One institutionalized lesson to learn right now is that we can boost our economic resilience by forging a meaningful pandemic insurance system. Doing so will require shared action from the insurance sector, the federal government, and policyholders.

Robust national pandemic management needs insurers, backed by the federal government, to write pandemic insurance policies and brokers to contribute their risk knowledge and infrastructure. Widespread pandemic coverage would make the insurance sector the first line of economic response in future outbreaks. 

Relying on existing insurance processes to pay losses would improve on the operational scramble we’ve seen plague efforts like the Paycheck Protection Program. Increased insurance coverage will also help banks and other capital providers better understand and price risk and more confidently inject equity in vulnerable sectors.

The U.S. government is the only entity with the financial resources to help close the pandemic coverage gap. The government already plays a role insuring against certain widespread risks that impact our national well-being. It’s clear that pandemics should be among those risks, and there’s a debate underway over which model would work best.

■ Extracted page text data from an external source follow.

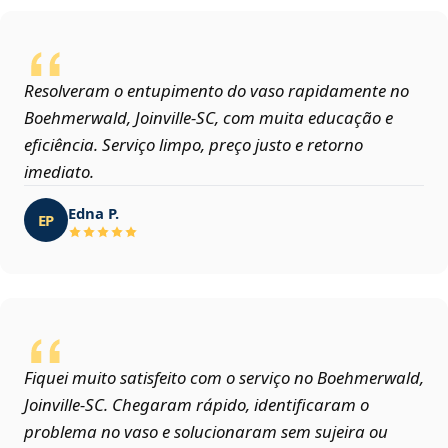
Resolveram o entupimento do vaso rapidamente no
Boehmerwald, Joinville‑SC, com muita educação e
eficiência. Serviço limpo, preço justo e retorno
imediato.
Edna P.
EP
Fiquei muito satisfeito com o serviço no Boehmerwald,
Joinville‑SC. Chegaram rápido, identificaram o
problema no vaso e solucionaram sem sujeira ou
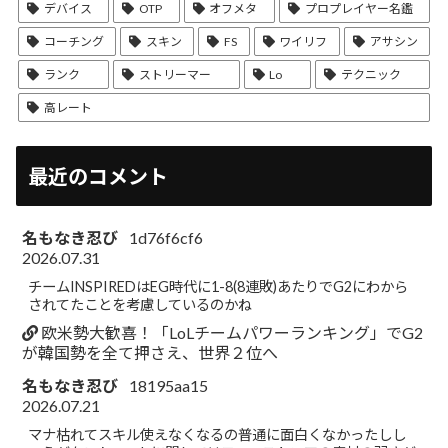
デバイス
OTP
オフメタ
プロプレイヤー名鑑
コーチング
スキン
FS
ワイリフ
アサシン
ランク
ストリーマー
Lo
テクニック
高レート
最近のコメント
名もなき忍び
1d76f6cf6
2026.07.31
チームINSPIREDはEG時代に1-8(8連敗)あたりでG2にわから
されてたことを考慮しているのかね
欧米勢大歓喜！「LoLチームパワーランキング」でG2
が韓国勢を全て押さえ、世界２位へ
名もなき忍び
18195aa15
2026.07.21
マナ枯れてスキル使えなくなるの普通に面白くなかったしし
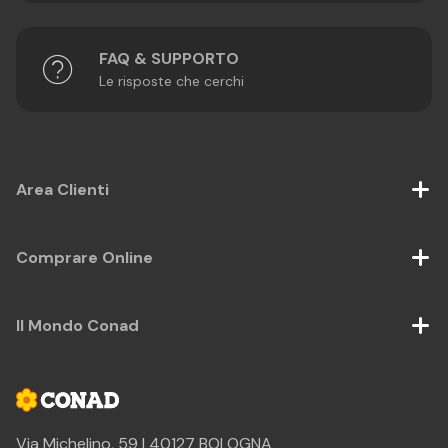
FAQ & SUPPORTO
Le risposte che cerchi
Area Clienti
Comprare Online
Il Mondo Conad
Via Michelino, 59 | 40127 BOLOGNA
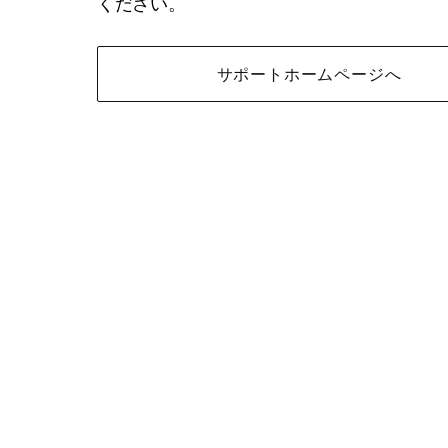
ください。
サポートホームページへ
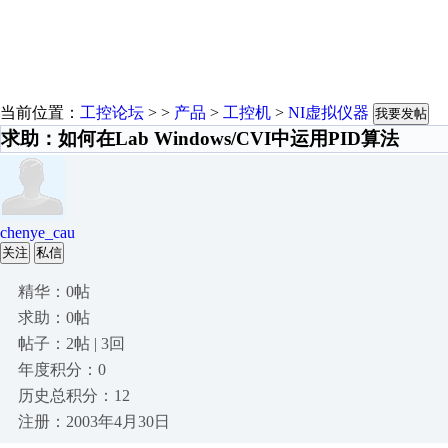
当前位置：
工控论坛
> >
产品
>
工控机
>
NI虚拟仪器
我要发帖
求助：如何在Lab Windows/CVI中运用PID算法
chenye_cau
关注
私信
精华：0帖
求助：0帖
帖子：2帖 | 3回
年度积分：0
历史总积分：12
注册：2003年4月30日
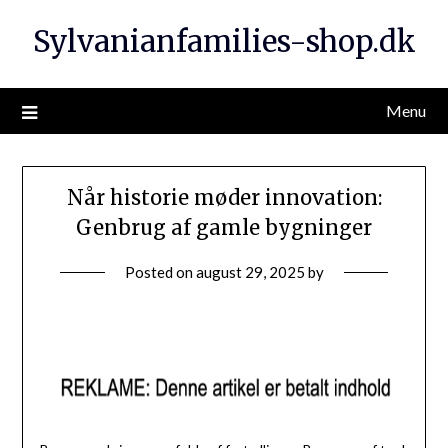
Sylvanianfamilies-shop.dk
Menu
Når historie møder innovation:
Genbrug af gamle bygninger
Posted on
august 29, 2025
by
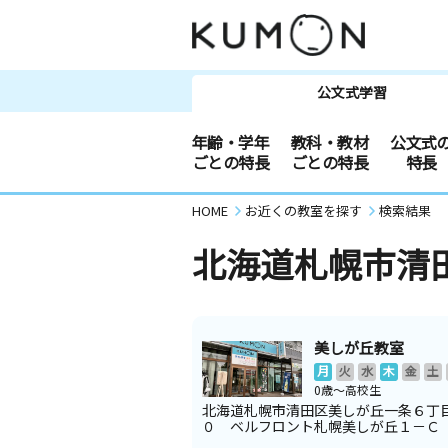
公文式学習
年齢・学年
教科・教材
公文式
ごとの特長
ごとの特長
特長
HOME
お近くの教室を探す
検索結果
北海道札幌市清
美しが丘教室
月
火
水
木
金
土
0歳～高校生
北海道札幌市清田区美しが丘一条６丁
０ ベルフロント札幌美しが丘１－Ｃ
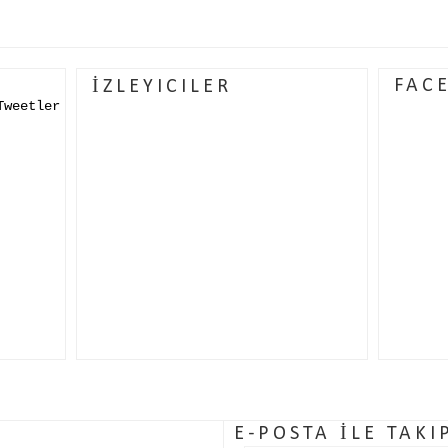
FAC
İZLEYICILER
Tweetler
E-POSTA İLE TAKI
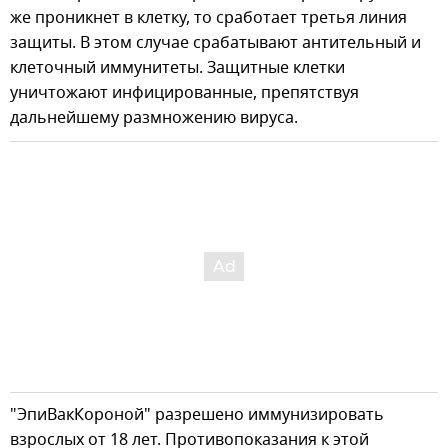
же проникнет в клетку, то сработает третья линия
защиты. В этом случае срабатывают антительный и
клеточный иммунитеты. Защитные клетки
уничтожают инфицированные, препятствуя
дальнейшему размножению вируса.
"ЭпиВакКороной" разрешено иммунизировать
взрослых от 18 лет. Противопоказания к этой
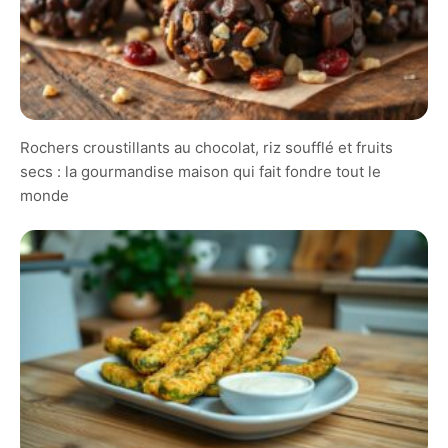
Rochers croustillants au chocolat, riz soufflé et fruits
secs : la gourmandise maison qui fait fondre tout le
monde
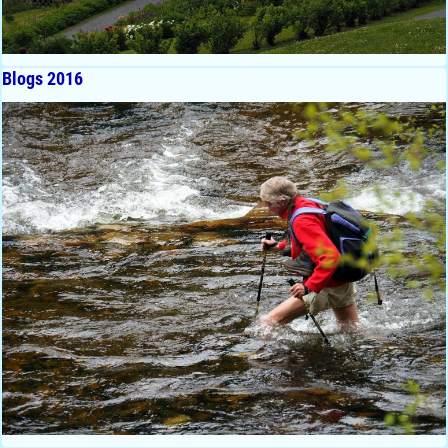
Blogs 2016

Some in the insurance industry favor modeling a pandemic risk insurance program after the National Flood Insurance Program, under which the government assumes sole risk for flooding damages in certain communities. This is a potential solution, but having the government be the only provider of pandemic insurance may not result in sufficient societal and economic resilience. We need the market dynamics of the private insurance sector to help promote risk mitigation strategies and actively engage policyholders through education and incentives to lower their risks.

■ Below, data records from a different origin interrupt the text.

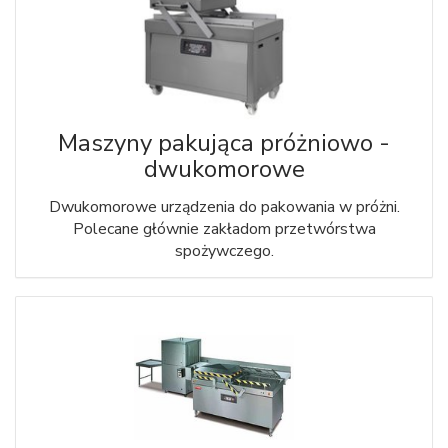
Maszyny pakująca próżniowo -
dwukomorowe
Dwukomorowe urządzenia do pakowania w próżni.
Polecane głównie zakładom przetwórstwa
spożywczego.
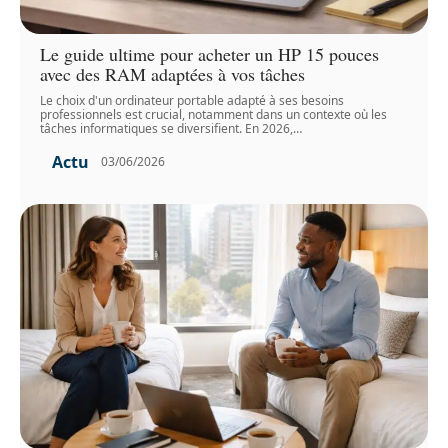
Le guide ultime pour acheter un HP 15 pouces
avec des RAM adaptées à vos tâches
Le choix d'un ordinateur portable adapté à ses besoins
professionnels est crucial, notamment dans un contexte où les
tâches informatiques se diversifient. En 2026,
…
Actu
03/06/2026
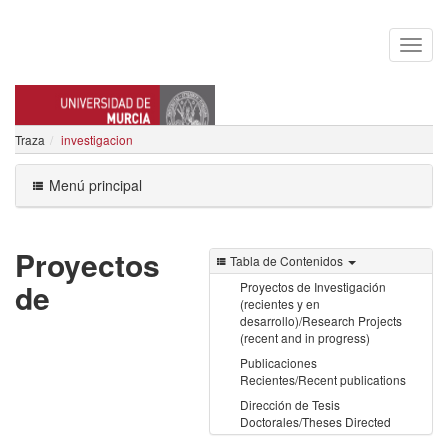
Traza
investigacion
RAMON GARCIA MARIN
Menú principal
Proyectos
Tabla de Contenidos
de
Proyectos de Investigación
(recientes y en
desarrollo)/Research Projects
(recent and in progress)
Publicaciones
Recientes/Recent publications
Dirección de Tesis
Doctorales/Theses Directed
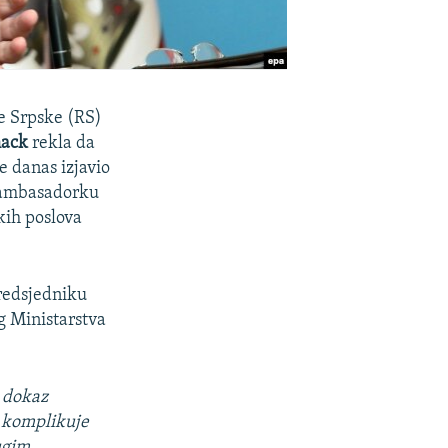
e Srpske (RS)
mack
rekla da
e danas izjavio
e ambasadorku
kih poslova
predsjedniku
g Ministarstva
 dokaz
i komplikuje
ugim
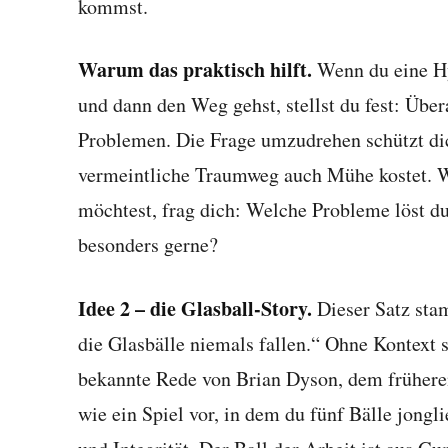
kommst.
Warum das praktisch hilft.
Wenn du eine Hyp
und dann den Weg gehst, stellst du fest: Übera
Problemen. Die Frage umzudrehen schützt dic
vermeintliche Traumweg auch Mühe kostet. W
möchtest, frag dich: Welche Probleme löst du
besonders gerne?
Idee 2 – die Glasball-Story.
Dieser Satz sta
die Glasbälle niemals fallen.“ Ohne Kontext s
bekannte Rede von Brian Dyson, dem frühere
wie ein Spiel vor, in dem du fünf Bälle jongl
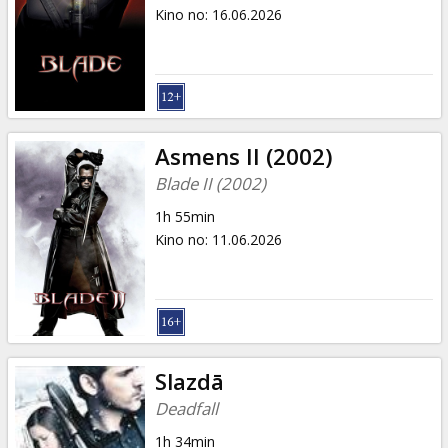
Dāvanu
Kino no
:
16.06.2026
kartes
Uzkodas
B2B
Asmens II (2002)
Blade II (2002)
Kino
1h 55min
Klubs
Kino no
:
11.06.2026
Slazdā
Deadfall
1h 34min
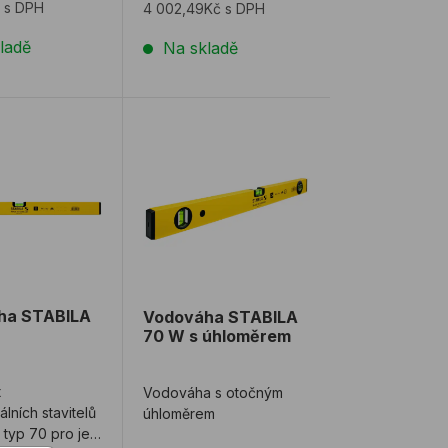
 s DPH
4 002,49Kč s DPH
ladě
Na skladě
ha STABILA 70
Vodováha STABILA 70 W s úhloměrem
ha STABILA
Vodováha STABILA
70 W s úhloměrem
t
Vodováha s otočným
álních stavitelů
úhloměrem
 typ 70 pro její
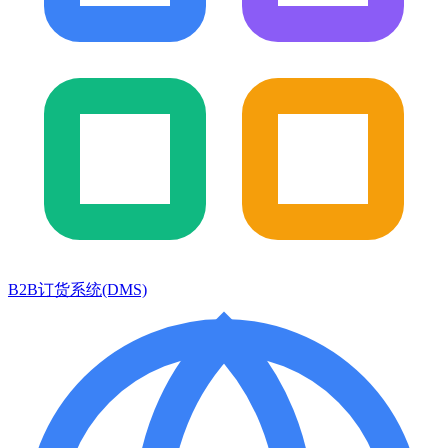
B2B订货系统(DMS)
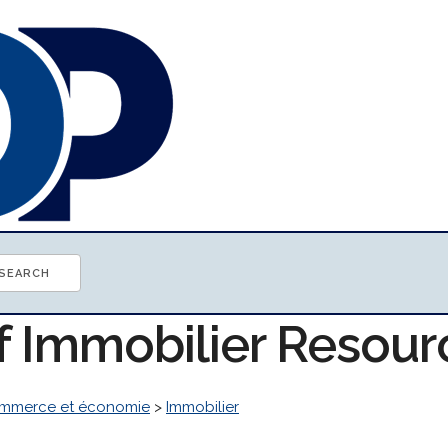
of Immobilier Resour
mmerce et économie
>
Immobilier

Behavioral economics and recent history indicate that some private capital should still be on the line. After the 9/11 attacks, Congress passed the Terrorism Risk Insurance Act, which created a federal backstop for insurance claims arising from terrorist attacks. But the government did not assume all responsibility on its own. As a result, insurance companies wrote terrorism policies, businesses improved their security practices, and the country is more resilient to the threat. 

Fortunately, the hesitance among some insurers to deploy capital is far from universal: There are a number of carriers that are willing to put private capital at risk so long as there is a strong government backstop. We work with many of them to help our clients manage risk. 

With the right public-private solution, policyholders will take significant steps to bend the risk curve in collaboration with carriers, brokers, and risk advisers. While the world waits for a COVID-19 vaccine, all stakeholders must be part of ensuring that once this pandemic is eradicated, we remain vigilant against future outbreaks. 

The new normal in manufacturing will likely include more geographically diversified supply chains. Stores and restaurants will shift to contactless payment. Businesses of all kinds will have infrastructure to support remote work or social distancing, new standards for cleaning facilities, and plans to be able to diagnose their employees daily. These steps will reduce the cost of future pandemic insurance and help prevent future outbreaks from reaching the scale of COVID-19.

One lesson of the coronavirus is that we all underestimated our susceptibility to a pandemic and the domino effect it would have on our global economy. Certain risks—like terrorism, massive cyberattacks, and pandemics—are too big for government or the private sector to manage alone and too important to ignore. 

A strong pandemic insurance system can make us more resilient to risk and avoid the panic-neglect cycle—and inspire more economic confidence into the future.

Daniel S. Glaser is CEO of Marsh & McLennan.